• **Source excerpt**:
-- Start --
So it is totally volume mix hit on the impact that has on variable margin as well as the impact it has on asset utilization. But as I said, it’s sort of a two-thirds, one-thirds story where we have improving spreads in some places and and compressing spreads in others netting out to flat. That’s not the margin story..
Next we will hear from James Sheehan with SunTrust..
Good morning. Thank you. So you just referenced in AFP about a third of the business was not performing the way you would have liked.
Could you also assess what proportion of the makeover business falls into that category as well?.
So the only part of to make that’s in the one third is formic acid. So when we bought Taminco we were very excited about the Alkylamines platform and the value of that integrated platform into a wide range of end markets. They had acquired a small business in formic acid about a year ahead of buying to Taminco for us.
That was a business we’d actually looked at and didn’t find very attractive, but which is part of the deal that we had to accept. So it’s a business that just has some competitive challenges, but it’s a very small part of income..
And if I could add some of the positives that Mark referenced in the two parts of two-thirds were also to meaningful Taminco acquisition..
Yes, we have tremendous growth in Care Chemicals and water treatment. And long-term, we’ve had great growth in the ag business as well over in the CI side from Taminco, it’s been a great acquisition..
And on the chemical recycling projects, you referenced several $100 million of revenue ultimately.
How quickly could you start to see commercial revenues from that? What segment would you report those results? And if you could just comment on long-term project returns, if we were to compare the expected returns of those recycling initiatives to other more traditional product innovations, is the ROI higher, lower or about the same?.
Sure. So we’re incredibly excited about what we can do on the circular economy. For those of you who’ve been paid attention to this industry, in the last 18 to 24 months, sustainability environmental sensitivity about the impact we are having in the environment, especially with plastics in the ocean and the issues with landfill etc.
is one of the biggest disruptive macro trends I’ve seen in a decade. And it’s either a great opportunity as its for Eastman or challenge as it might be for others who are heavily in single use plastics. Fortunately for us, we got PT in 2011. So we’re not doing circular economy to defend our existing business and single use plastics.
All of our investments are to improve our competitive offerings in more durable applications and more specialty applications by adding recycle content into it to deliver net growth.
And so we’ll be commercial as we said in the fourth quarter of this year with both technologies, the one we announced this week as well as the polyester one by the end of the year. And that will be incorporating products and driving revenue growth for us next year into the first quarter.
Customers are incredibly excited especially in the luxury world, so think cosmetic packaging high in ophthalmic sunglasses where our polymers go.
-- End --
• **Task to complete**:
Can you transcribe the conference call excerpt from "So it is totally" up to and including "category as well?."?

• **Data extract**:
-- Start --
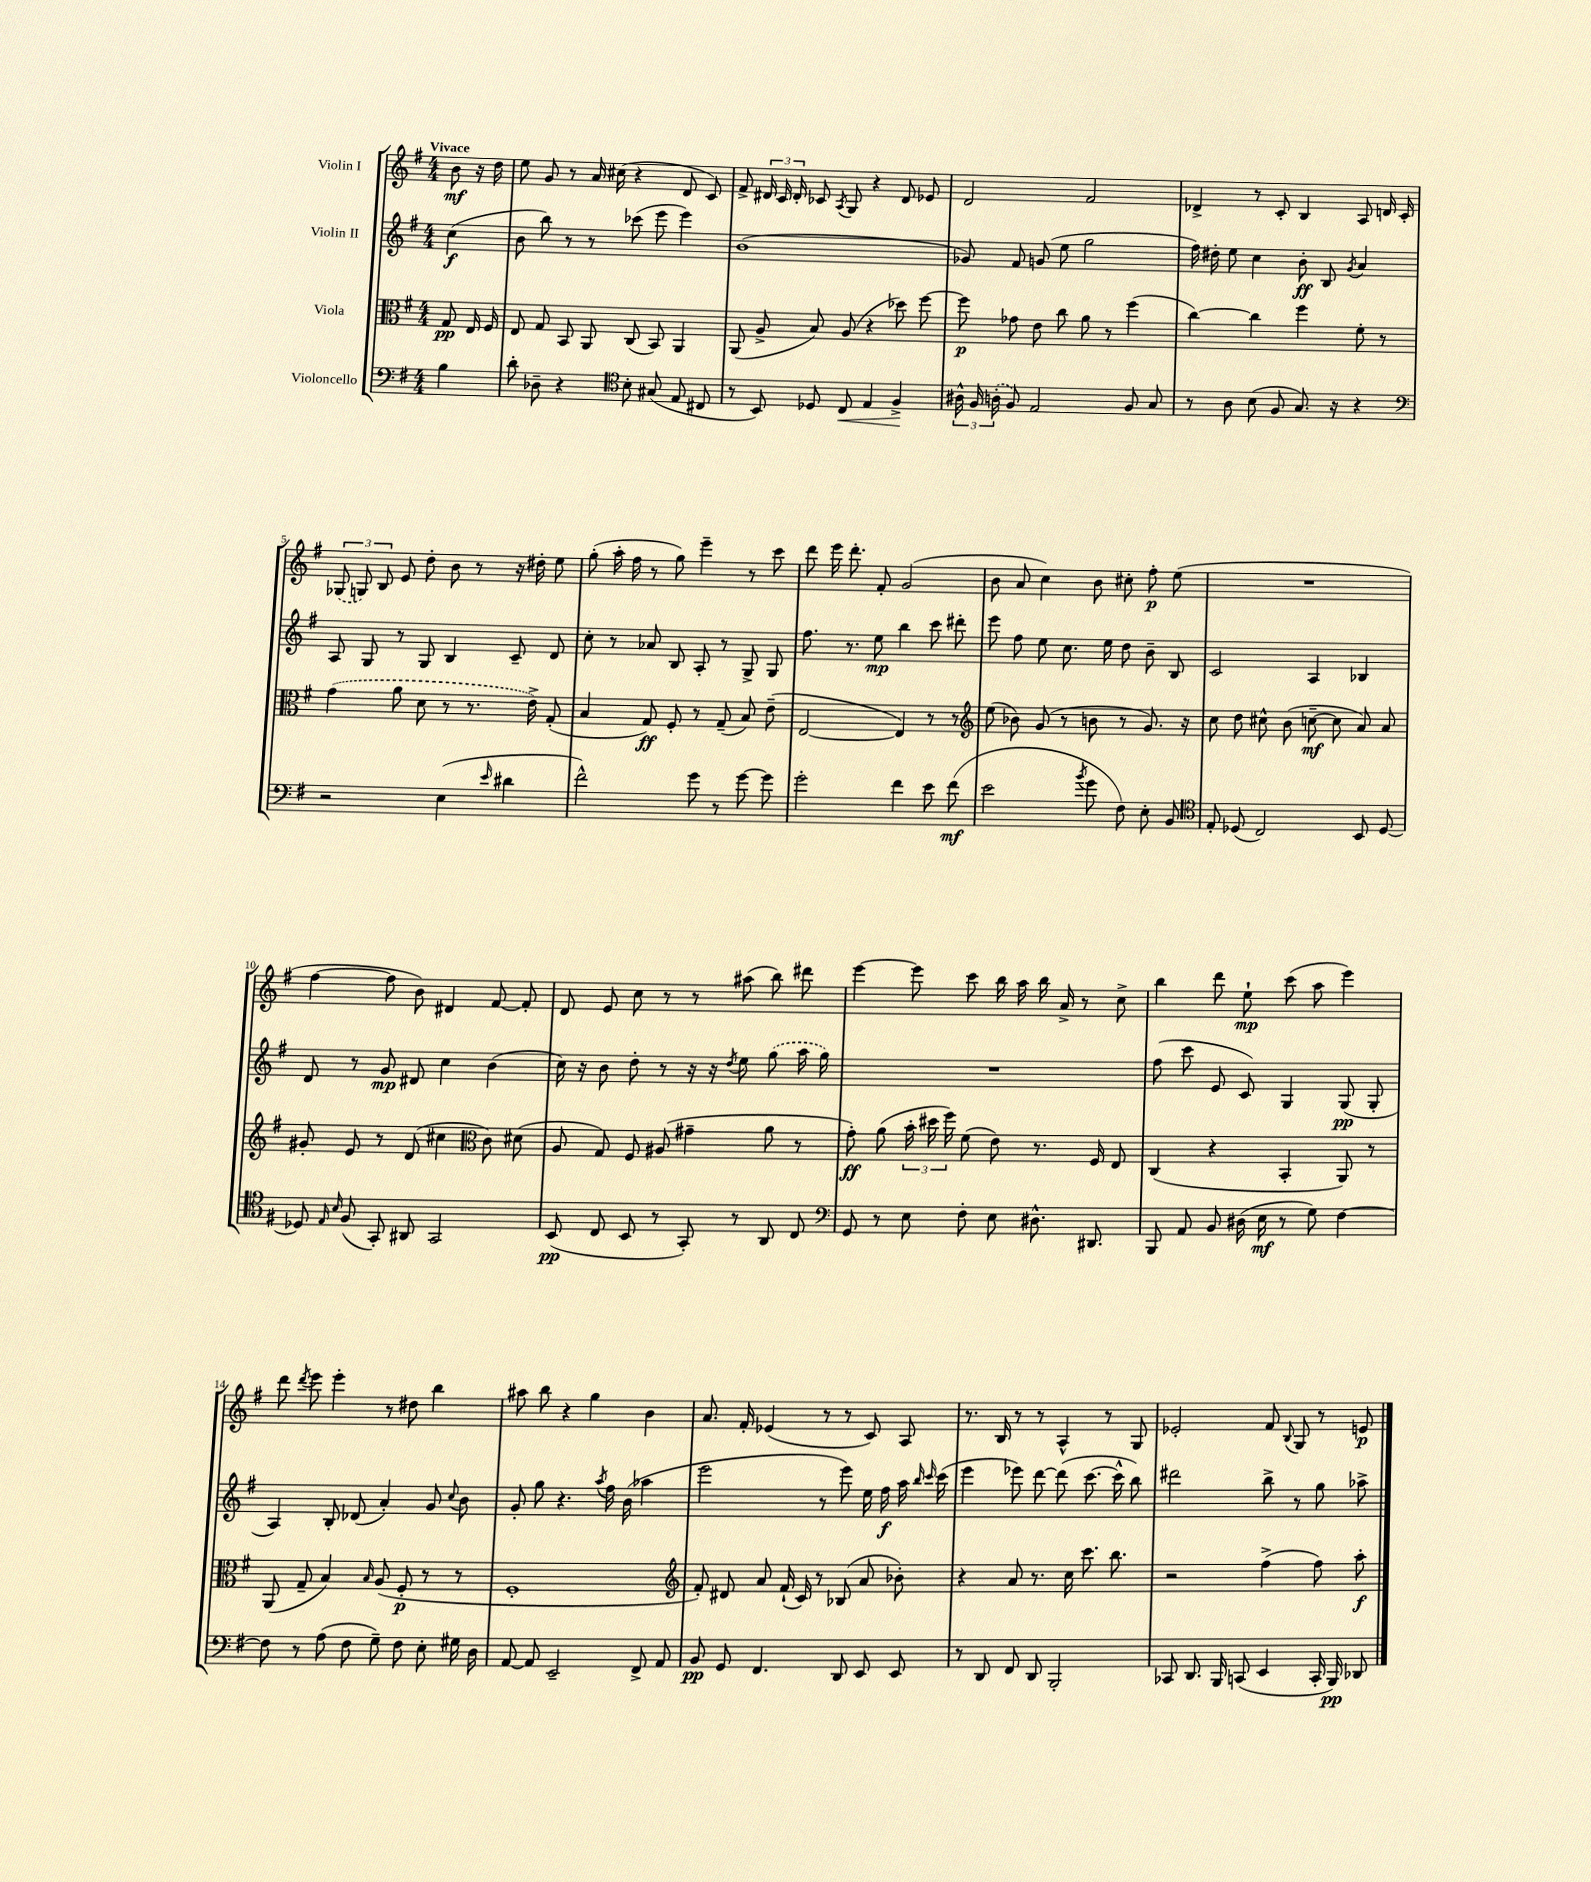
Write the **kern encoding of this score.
-- End --
• **Final result**:
So it is totally volume mix hit on the impact that has on variable margin as well as the impact it has on asset utilization. But as I said, it’s sort of a two-thirds, one-thirds story where we have improving spreads in some places and and compressing spreads in others netting out to flat. That’s not the margin story..
Next we will hear from James Sheehan with SunTrust..
Good morning. Thank you. So you just referenced in AFP about a third of the business was not performing the way you would have liked.
Could you also assess what proportion of the makeover business falls into that category as well?.